Broad Street veterans, don’t panic just yet. Right now, Marino’s team is busy compiling a database of all the runners who have ever participated in the Broad Street Run. Then, Marino says, he’ll extend an opportunity for long-time Broad Streeters to register before the masses, a thank you for their help in building the race. Marino says he hasn’t yet determined what will qualify a runner as a “veteran” for registration purposes; that will be decided when the database is complete.
In the meantime, if you want to guarantee that you’ll have a spot, you can preregister starting today with Broad Street’s charity partners. The biggest is the American Cancer Society, which is taking up to 750 runners who commit to raise at least $500. Locally, the group provides research grants, transportation for cancer patients, and a 37-room free lodging facility for patients at Fox Chase, among other programs. Runners can sign up here, and may give a “soft” commitment for raising the $500 minimum. Dan Lavelle, who’s running the registration program through ACS’s DetermiNation, says runners will then have up to six weeks prior to the May 5th race to make a “hard” commitment, at which time you’ll be locked in to raising the necessary funds. Once you’re locked in, you’re also guaranteed a race bib.
“Five-hundred dollars is a lot of money, so to alleviate the burden we wanted to open it now to give athletes the extra five months to fundraise,” says Lavelle. His group hopes to raise $575,000 through the Broad Street Run effort.

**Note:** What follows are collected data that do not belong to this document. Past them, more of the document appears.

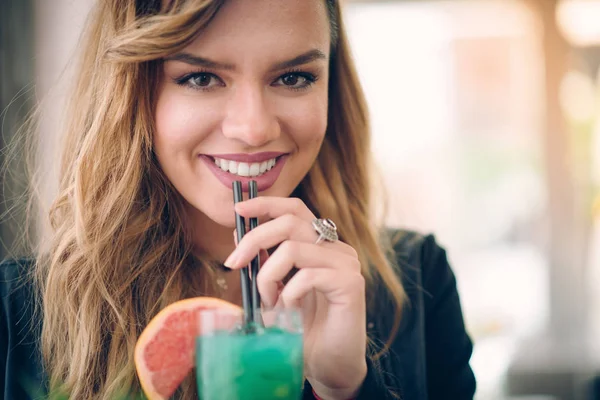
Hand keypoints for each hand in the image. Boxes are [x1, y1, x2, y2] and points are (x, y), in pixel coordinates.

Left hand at [224, 196, 366, 398]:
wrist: (329, 366)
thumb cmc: (302, 329)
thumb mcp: (275, 291)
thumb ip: (264, 264)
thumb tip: (238, 237)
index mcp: (320, 244)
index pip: (295, 208)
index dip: (265, 203)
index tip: (237, 210)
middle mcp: (336, 248)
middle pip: (290, 221)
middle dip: (254, 239)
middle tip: (233, 263)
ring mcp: (346, 263)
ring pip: (292, 249)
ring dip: (268, 277)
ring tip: (270, 302)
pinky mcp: (351, 283)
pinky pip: (307, 276)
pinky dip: (288, 294)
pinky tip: (290, 313)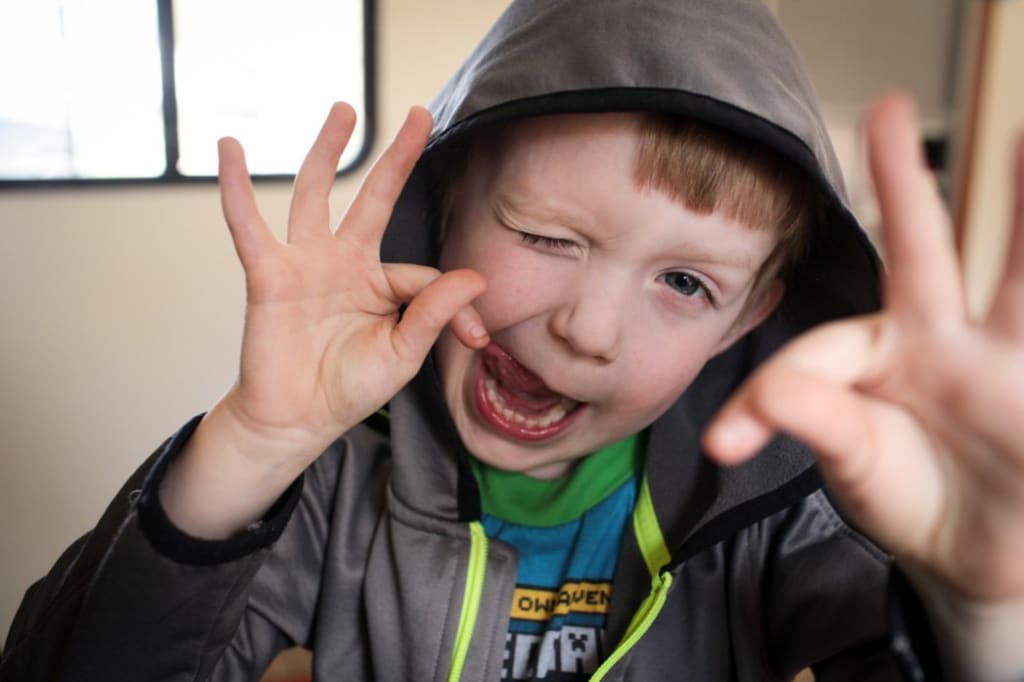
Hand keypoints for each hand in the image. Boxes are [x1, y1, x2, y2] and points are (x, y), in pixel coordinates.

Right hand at [215, 103, 486, 460]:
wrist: (296, 420)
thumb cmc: (348, 387)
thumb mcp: (404, 353)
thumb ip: (434, 313)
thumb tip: (475, 277)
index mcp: (380, 283)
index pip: (426, 275)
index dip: (457, 304)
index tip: (479, 339)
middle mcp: (343, 263)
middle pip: (373, 198)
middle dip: (397, 159)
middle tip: (422, 114)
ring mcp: (305, 264)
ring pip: (316, 194)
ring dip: (328, 151)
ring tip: (345, 110)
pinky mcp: (269, 276)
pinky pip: (249, 226)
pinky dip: (237, 189)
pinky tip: (231, 149)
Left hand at [704, 95, 1023, 674]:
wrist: (974, 556)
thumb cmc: (905, 494)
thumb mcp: (851, 461)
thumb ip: (815, 420)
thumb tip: (769, 397)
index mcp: (879, 353)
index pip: (821, 352)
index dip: (773, 395)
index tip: (725, 444)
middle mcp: (941, 339)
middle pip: (923, 251)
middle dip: (903, 183)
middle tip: (885, 110)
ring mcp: (1002, 359)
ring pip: (1014, 277)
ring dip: (1020, 218)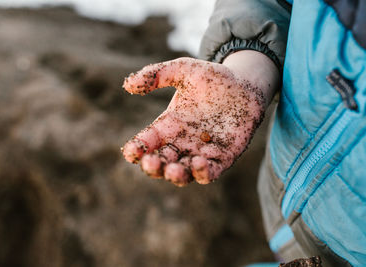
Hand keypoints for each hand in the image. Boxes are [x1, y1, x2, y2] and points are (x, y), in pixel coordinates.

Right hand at [122, 51, 278, 185]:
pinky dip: (203, 173)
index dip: (135, 149)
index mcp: (167, 126)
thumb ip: (156, 75)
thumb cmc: (212, 78)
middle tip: (151, 162)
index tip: (131, 150)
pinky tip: (199, 163)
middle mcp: (180, 143)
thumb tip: (127, 84)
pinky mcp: (222, 157)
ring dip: (175, 175)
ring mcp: (200, 152)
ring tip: (173, 170)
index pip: (146, 142)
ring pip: (183, 173)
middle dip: (153, 167)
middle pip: (161, 163)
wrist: (245, 84)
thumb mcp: (183, 70)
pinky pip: (210, 172)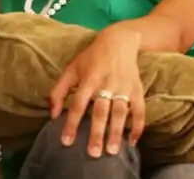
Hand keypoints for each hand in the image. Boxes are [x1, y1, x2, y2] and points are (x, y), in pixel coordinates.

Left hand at [49, 24, 146, 157]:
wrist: (120, 41)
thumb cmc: (91, 57)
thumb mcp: (71, 69)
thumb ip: (59, 91)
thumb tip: (53, 115)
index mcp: (89, 79)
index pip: (79, 104)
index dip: (72, 123)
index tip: (67, 141)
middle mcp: (107, 84)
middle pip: (102, 111)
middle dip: (98, 133)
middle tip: (93, 153)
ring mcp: (124, 86)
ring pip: (121, 112)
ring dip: (117, 132)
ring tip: (112, 150)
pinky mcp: (136, 88)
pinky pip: (140, 109)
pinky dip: (138, 125)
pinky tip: (133, 140)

Runners who sign up through the American Cancer Society will get some extra race-weekend and race-day perks, including a “fast pass” to the front of the line for bib pickup at the expo and ACS-runners-only tents at the start and finish line —both equipped with private Porta Potties. Lavelle said they provided a few Porta Potties last year for their runners, but the perk proved so popular that they’re doubling the number. This year, they’ll have four Porta Potties at the starting line and eight at the finish.
The other two groups offering bibs in exchange for fundraising are Back on My Feet, which has 250 bibs, and Students Run Philly Style. The fundraising minimum for these charities is also $500. Cathryn Sanderson, Back on My Feet’s communications director, told me that as of 11:10, they’d already received 40 inquiries. Students Run Philly Style’s Heather McDanel says her group’s registration portal will open no later than 2 p.m. today.
In other words, get on it, Be Wellers.